An Aboriginal man has died at the Wellington Health Service, becoming the ninth First Nations person to die with the virus since the Delta outbreak has gripped New South Wales.
The man in his 50s had received both doses of the COVID vaccine but health authorities said he lived with serious underlying health conditions.
Chief Executive of Western NSW Local Health District's Scott McLachlan said the news was 'tragic'.
"He died at Wellington Hospital shortly after arriving by ambulance," Mr McLachlan told reporters at his daily press conference.
He said while the man had received both shots, he was not fully protected due to the period between his second dose and contracting the disease.
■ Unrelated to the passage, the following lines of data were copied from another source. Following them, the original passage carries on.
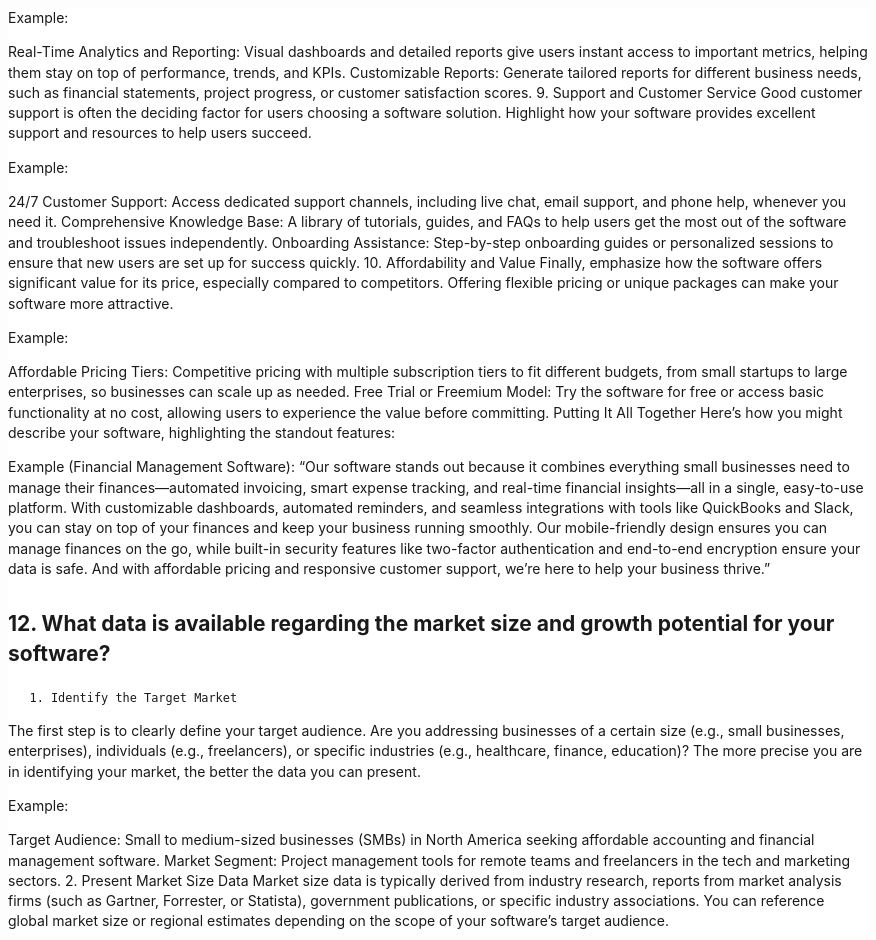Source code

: Example:

Real-Time Analytics and Reporting: Visual dashboards and detailed reports give users instant access to important metrics, helping them stay on top of performance, trends, and KPIs.
Customizable Reports: Generate tailored reports for different business needs, such as financial statements, project progress, or customer satisfaction scores.
9. Support and Customer Service
Good customer support is often the deciding factor for users choosing a software solution. Highlight how your software provides excellent support and resources to help users succeed.

Example:

24/7 Customer Support: Access dedicated support channels, including live chat, email support, and phone help, whenever you need it.
Comprehensive Knowledge Base: A library of tutorials, guides, and FAQs to help users get the most out of the software and troubleshoot issues independently.
Onboarding Assistance: Step-by-step onboarding guides or personalized sessions to ensure that new users are set up for success quickly.
10. Affordability and Value
Finally, emphasize how the software offers significant value for its price, especially compared to competitors. Offering flexible pricing or unique packages can make your software more attractive.

Example:

Affordable Pricing Tiers: Competitive pricing with multiple subscription tiers to fit different budgets, from small startups to large enterprises, so businesses can scale up as needed.
Free Trial or Freemium Model: Try the software for free or access basic functionality at no cost, allowing users to experience the value before committing.
Putting It All Together
Here’s how you might describe your software, highlighting the standout features:

Example (Financial Management Software): “Our software stands out because it combines everything small businesses need to manage their finances—automated invoicing, smart expense tracking, and real-time financial insights—all in a single, easy-to-use platform. With customizable dashboards, automated reminders, and seamless integrations with tools like QuickBooks and Slack, you can stay on top of your finances and keep your business running smoothly. Our mobile-friendly design ensures you can manage finances on the go, while built-in security features like two-factor authentication and end-to-end encryption ensure your data is safe. And with affordable pricing and responsive customer support, we’re here to help your business thrive.”




## 12. What data is available regarding the market size and growth potential for your software?
       1. Identify the Target Market
The first step is to clearly define your target audience. Are you addressing businesses of a certain size (e.g., small businesses, enterprises), individuals (e.g., freelancers), or specific industries (e.g., healthcare, finance, education)? The more precise you are in identifying your market, the better the data you can present.

Example:

Target Audience: Small to medium-sized businesses (SMBs) in North America seeking affordable accounting and financial management software.
Market Segment: Project management tools for remote teams and freelancers in the tech and marketing sectors.
2. Present Market Size Data
Market size data is typically derived from industry research, reports from market analysis firms (such as Gartner, Forrester, or Statista), government publications, or specific industry associations. You can reference global market size or regional estimates depending on the scope of your software’s target audience.
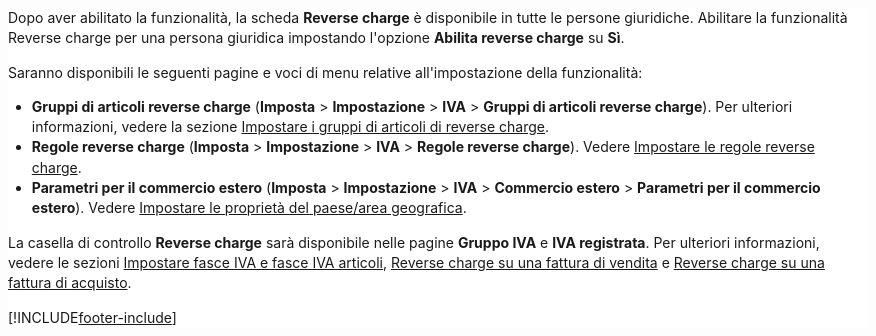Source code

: Dopo aver abilitato la funzionalità, la scheda **Reverse charge** è disponibile in tutte le persone giuridiche. Abilitare la funzionalità Reverse charge per una persona giuridica impostando l'opzione **Abilita reverse charge** su **Sì**.

Saranno disponibili le seguenti pagine e voci di menu relative all'impostazione della funzionalità:
 - **Gruppi di articoli reverse charge** (**Imposta** > **Impostazione** > **IVA** > **Gruppi di articoli reverse charge**). Per ulteriori informazioni, vedere la sezione [Impostare i gruppi di articoli di reverse charge](#reverse-charge-item-group).
 - **Regole reverse charge** (**Imposta** > **Impostazione** > **IVA** > **Regole reverse charge**). Vedere [Impostare le regole reverse charge](#reverse-charge-rules).
 - **Parametri per il commercio estero** (**Imposta** > **Impostazione** > **IVA** > **Commercio estero** > **Parametri per il commercio estero**). Vedere [Impostare le proprietà del paese/area geografica](#Set-up-Country/region-properties).

La casella di controllo **Reverse charge** sarà disponibile nelle pagine **Gruppo IVA** e **IVA registrata**. Per ulteriori informazioni, vedere le sezioni [Impostare fasce IVA e fasce IVA articoli](#sales-tax-item-sales-tax-groups), [Reverse charge su una fattura di vendita](#reverse-charge-sale) e [Reverse charge su una fattura di acquisto](#reverse-charge-purchase).


[!INCLUDE[footer-include](../../includes/footer-banner.md)]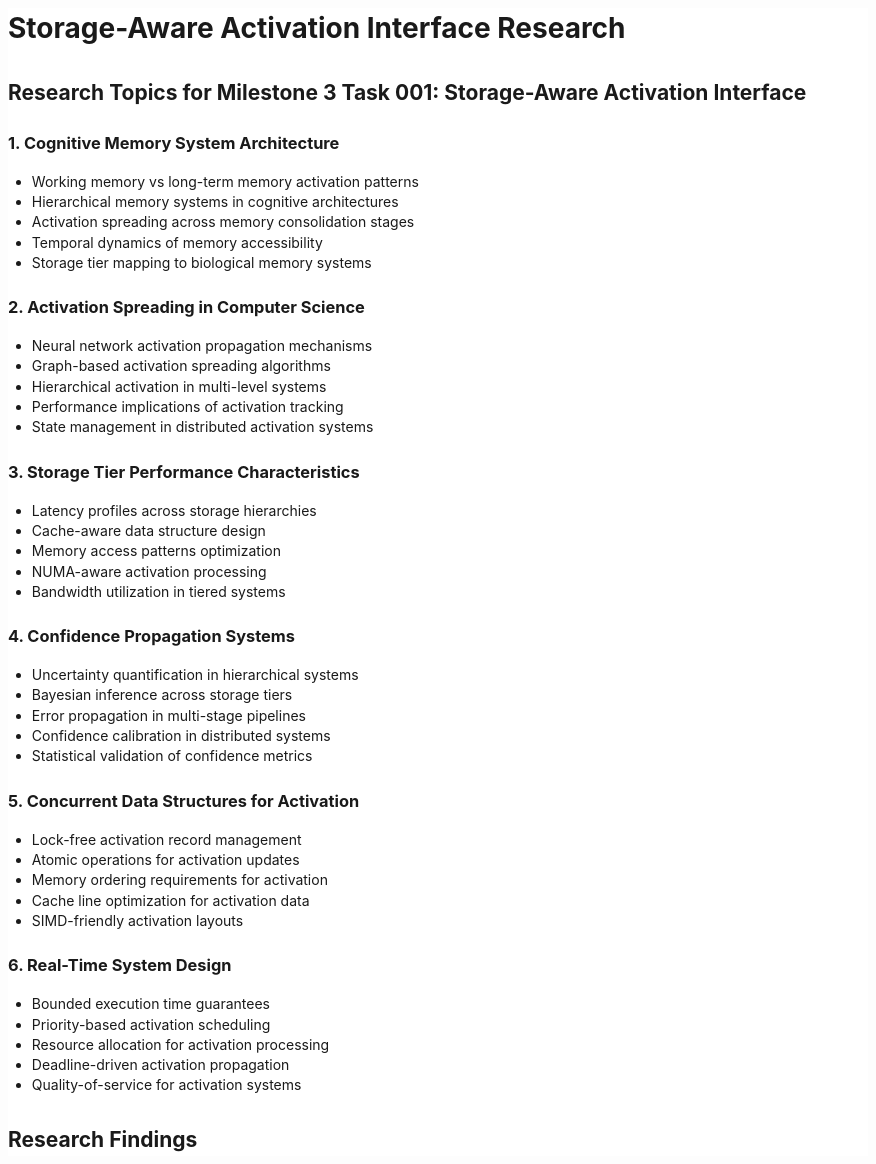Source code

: # Storage-Aware Activation Interface Research

## Research Topics for Milestone 3 Task 001: Storage-Aware Activation Interface

### 1. Cognitive Memory System Architecture
- Working memory vs long-term memory activation patterns
- Hierarchical memory systems in cognitive architectures
- Activation spreading across memory consolidation stages
- Temporal dynamics of memory accessibility
- Storage tier mapping to biological memory systems

### 2. Activation Spreading in Computer Science
- Neural network activation propagation mechanisms
- Graph-based activation spreading algorithms
- Hierarchical activation in multi-level systems
- Performance implications of activation tracking
- State management in distributed activation systems

### 3. Storage Tier Performance Characteristics
- Latency profiles across storage hierarchies
- Cache-aware data structure design
- Memory access patterns optimization
- NUMA-aware activation processing
- Bandwidth utilization in tiered systems

### 4. Confidence Propagation Systems
- Uncertainty quantification in hierarchical systems
- Bayesian inference across storage tiers
- Error propagation in multi-stage pipelines
- Confidence calibration in distributed systems
- Statistical validation of confidence metrics

### 5. Concurrent Data Structures for Activation
- Lock-free activation record management
- Atomic operations for activation updates
- Memory ordering requirements for activation
- Cache line optimization for activation data
- SIMD-friendly activation layouts

### 6. Real-Time System Design
- Bounded execution time guarantees
- Priority-based activation scheduling
- Resource allocation for activation processing
- Deadline-driven activation propagation
- Quality-of-service for activation systems

## Research Findings
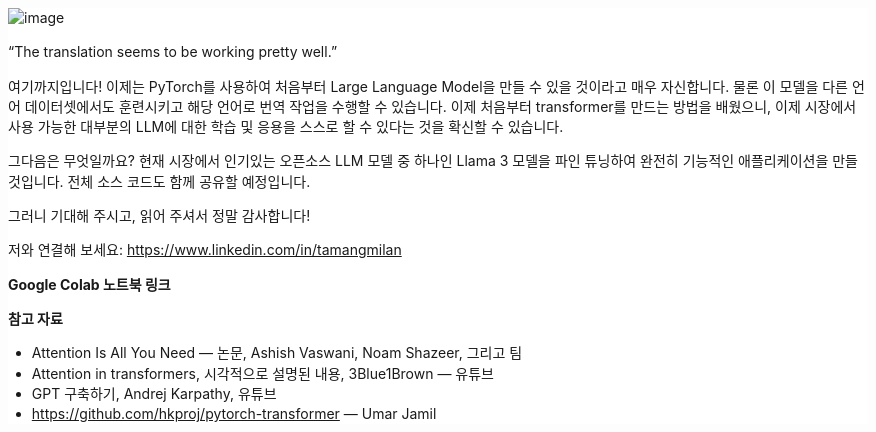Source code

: ![image](/assets/img/2024-06-19-BuildyourownLargeLanguageModelLLMFromScratchUsingPyTorch_8.png)

“The translation seems to be working pretty well.”

<div class="content-ad"></div>

여기까지입니다! 이제는 PyTorch를 사용하여 처음부터 Large Language Model을 만들 수 있을 것이라고 매우 자신합니다. 물론 이 모델을 다른 언어 데이터셋에서도 훈련시키고 해당 언어로 번역 작업을 수행할 수 있습니다. 이제 처음부터 transformer를 만드는 방법을 배웠으니, 이제 시장에서 사용 가능한 대부분의 LLM에 대한 학습 및 응용을 스스로 할 수 있다는 것을 확신할 수 있습니다.

그다음은 무엇일까요? 현재 시장에서 인기있는 오픈소스 LLM 모델 중 하나인 Llama 3 모델을 파인 튜닝하여 완전히 기능적인 애플리케이션을 만들 것입니다. 전체 소스 코드도 함께 공유할 예정입니다.

그러니 기대해 주시고, 읽어 주셔서 정말 감사합니다!

저와 연결해 보세요: https://www.linkedin.com/in/tamangmilan

<div class="content-ad"></div>

**Google Colab 노트북 링크**

**참고 자료**

- Attention Is All You Need — 논문, Ashish Vaswani, Noam Shazeer, 그리고 팀
- Attention in transformers, 시각적으로 설명된 내용, 3Blue1Brown — 유튜브
- GPT 구축하기, Andrej Karpathy, 유튜브
- https://github.com/hkproj/pytorch-transformer — Umar Jamil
"The gentleman had received two doses of COVID-19 vaccine, but he had significant underlying health conditions and may have contracted COVID-19 around nine days after his second vaccination and didn't have the full protection."
Mr McLachlan extended his condolences to the family and friends of the man who died and said it was highly distressing for the local Aboriginal community.
He said Indigenous people in the district are over-represented in the statistics, with about 60 percent of the 1400 cases infecting Indigenous peoples.
"It's incredibly distressing to see that continue to spread and we've lost too many lives to COVID-19."
To 8pm on Wednesday seven new cases were recorded in the local Western New South Wales district with three in Bourke, two in Dubbo and one in Wellington while a case was recorded in Walgett that is currently being reviewed by authorities.
Five cases were infectious in the community.
There has now been 13 deaths recorded within the Western New South Wales Local Health District since mid June when the outbreak began.
Hundreds First Nations people infected in NSW outbreak
Since the pandemic began there have been 3,853 First Nations people infected with the virus and 429 Indigenous people have been hospitalised with COVID.
Nine Indigenous people have died with the virus— all in New South Wales — in the western NSW and Greater Sydney outbreaks.
Mr McLachlan is urging people to get their vaccinations and said it was important not to get complacent.
He said the rates of Indigenous vaccinations had increased dramatically over the the past few weeks as the state prepares to open up from its long lockdown.
"The gap is narrowing significantly. It was only about 30 percent three weeks ago and now it's less than 10 percent now," Mr McLachlan said.
On Thursday New South Wales recorded 587 new COVID-19 cases.